И опять я увидел эту комнату с двумя горящими свечами, но было светло. Явился рыдающий Гришка. Он тосковал по горам, которые виднелись за окном: огромные белые конусы, склеенные точно из папье-маше. По одной из них натужно карабкался Карташов. Неожиданно Гришка беззаботно засвистел, а Карташов, красный, налитой, оказался тут же за столом перед бутылкой «Абсолюта». Он со вкусом чмокал свою мясистую щепоть.

Потом я увидел кухню конспиративной квартиры. Здесь на кушетке Иннокентий Константинович с Глинской, хихикая, перекидывались в дурачка. Белые конусы пропали. Стало темно, оглушительно загрохотал гром. Он гремел, мешая сосредоточиться на тягостных картинах… Я с трудом открыл глаза и увидел темную комнату, надо мной склонилась Лиза. Ее волосы щекотали мое лицо.

— Звонил колокол, — нежно шептала она.

— И что? — приходил я в себя.

— А то, — шептала Лиза, — что все уже внизу, в зале. Я не хотела тебя будить. Ты проспал два часа.

Я поднялся, видя еще призраки Карташова с Глинской.

— Выбирай скорей костюм. — Лиза распахнула шкаф.

— Если это неизбежно, то что-нибудь попроще.

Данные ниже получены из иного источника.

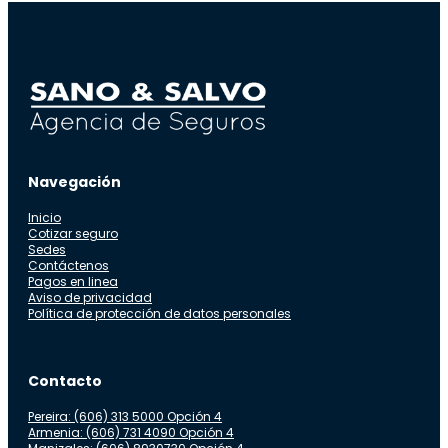
Navegación
Inicio
Cotizar seguro
Sedes
Contáctenos
Pagos en linea
Aviso de privacidad
Política de protección de datos personales
Contacto
Pereira: (606) 313 5000 Opción 4
Armenia: (606) 731 4090 Opción 4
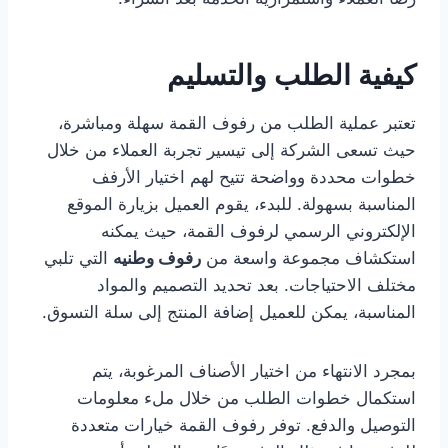
كيفية الطلب والتسليم
تعتبر عملية الطلب من رفوف القمة سهلة ومباشرة،
حيث تسعى الشركة إلى تيسير تجربة العملاء من خلال
خطوات محددة وواضحة تتيح لهم اختيار الأرفف
المناسبة بسهولة. للبدء، يقوم العميل بزيارة الموقع
الإلكتروني الرسمي لرفوف القمة، حيث يمكنه
استكشاف مجموعة واسعة من
رفوف وطنيه
التي تلبي
مختلف الاحتياجات. بعد تحديد التصميم والمواد
المناسبة، يمكن للعميل إضافة المنتج إلى سلة التسوق.
بمجرد الانتهاء من اختيار الأصناف المرغوبة، يتم
استكمال خطوات الطلب من خلال ملء معلومات
التوصيل والدفع. توفر رفوف القمة خيارات متعددة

— Вот этот! — Она сняла с вешалки и поднесла к свету. — Померяй. Свитер только сними…

Я надел темно-бордовый бархатный длинный сюртук с большими медными пуговицами, меховым воротником и белыми манжетами. В нем было удобно.

— К нему полагается жабо. — Лиза засмеялась и ловко через голову надела на меня белое кружевное жабо.

Внизу опять ударил колокол.

— А теперь — пошли! — Она задула свечи, взяла меня за руку и потянула вон из комнаты.

На ходу я сорвал жабо и бросил его на кровать.

Глава 11


В зале были все в сборе. На стенах горели факелы и коптили потолок. В камине над тлеющими углями в самом деле жарилась баранья туша. Нас с Лизой рассадили: ее между Макаром и Губановым, а меня рядом с женой Макара, Ольгой, — в малиновом сарафане с вышитыми роскошными розами, в снежно-белой ажурной блузе, в широких лентах и сильно нарумяненная она казалась дорогой, но сильно заигранной елочной игрушкой.

Вазы с фруктами и бутылки закрыли от меня Лизу.

— Друзья, наш первый вечер будем считать открытым, — тепло заговорил Макар, вставая с высоким узким бокалом красного вина. Костюм ганзейского купца смотрелся на нем очень естественно. — Мы собрались здесь конечно же не ради замков или Новых годов. Но ради друг друга. Ведь мы самые что ни на есть ближние друг другу. Нет у нас ближе никого. А значит — самые родные и необходимые. Потому что тот очень небольшой отрезок времени, который отпущен нам, мы коротаем вместе. И мы должны ценить и любить друг друга.

Все выпили.

— А чтобы не чувствовать себя в этих замечательных костюмах манекенами, — продолжал Макар, — я вам скажу: они ваши. Делайте с ними что хотите. Можете увезти их на память…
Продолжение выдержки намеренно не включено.